Brief: How many lines in the records below contain "removed"? Reply with the number only.

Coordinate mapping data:
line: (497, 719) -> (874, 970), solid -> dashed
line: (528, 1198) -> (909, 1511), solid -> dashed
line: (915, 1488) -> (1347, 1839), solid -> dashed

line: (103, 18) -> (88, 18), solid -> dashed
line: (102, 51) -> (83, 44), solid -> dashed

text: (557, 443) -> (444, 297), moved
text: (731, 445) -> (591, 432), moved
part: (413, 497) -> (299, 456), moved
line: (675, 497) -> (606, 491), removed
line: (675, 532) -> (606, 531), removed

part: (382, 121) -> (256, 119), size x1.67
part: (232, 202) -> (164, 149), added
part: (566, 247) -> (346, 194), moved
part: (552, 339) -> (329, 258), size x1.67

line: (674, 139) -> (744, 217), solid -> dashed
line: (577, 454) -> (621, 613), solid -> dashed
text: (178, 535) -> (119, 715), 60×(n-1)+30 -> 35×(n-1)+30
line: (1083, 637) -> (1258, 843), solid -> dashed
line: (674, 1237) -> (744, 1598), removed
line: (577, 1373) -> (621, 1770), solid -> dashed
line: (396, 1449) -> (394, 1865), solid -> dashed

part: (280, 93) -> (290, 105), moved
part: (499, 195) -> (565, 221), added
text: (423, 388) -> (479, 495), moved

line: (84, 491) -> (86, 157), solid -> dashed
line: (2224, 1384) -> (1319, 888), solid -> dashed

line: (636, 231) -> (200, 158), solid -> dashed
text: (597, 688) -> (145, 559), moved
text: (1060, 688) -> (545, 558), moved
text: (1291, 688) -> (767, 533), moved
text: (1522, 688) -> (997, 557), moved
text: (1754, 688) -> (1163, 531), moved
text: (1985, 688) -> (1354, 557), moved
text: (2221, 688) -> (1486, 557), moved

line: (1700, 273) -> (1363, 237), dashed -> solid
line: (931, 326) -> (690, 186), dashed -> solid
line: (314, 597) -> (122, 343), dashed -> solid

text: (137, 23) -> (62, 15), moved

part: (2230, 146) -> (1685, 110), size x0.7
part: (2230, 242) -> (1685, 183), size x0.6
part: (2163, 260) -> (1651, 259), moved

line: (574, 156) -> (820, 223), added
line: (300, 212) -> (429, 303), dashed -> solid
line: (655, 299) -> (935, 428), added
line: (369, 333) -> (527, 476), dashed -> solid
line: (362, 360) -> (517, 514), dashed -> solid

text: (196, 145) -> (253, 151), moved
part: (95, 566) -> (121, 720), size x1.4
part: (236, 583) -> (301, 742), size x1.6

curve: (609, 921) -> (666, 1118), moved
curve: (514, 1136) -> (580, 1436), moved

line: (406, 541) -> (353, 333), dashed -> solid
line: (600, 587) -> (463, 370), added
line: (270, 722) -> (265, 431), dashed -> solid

Reply to the exercise: 3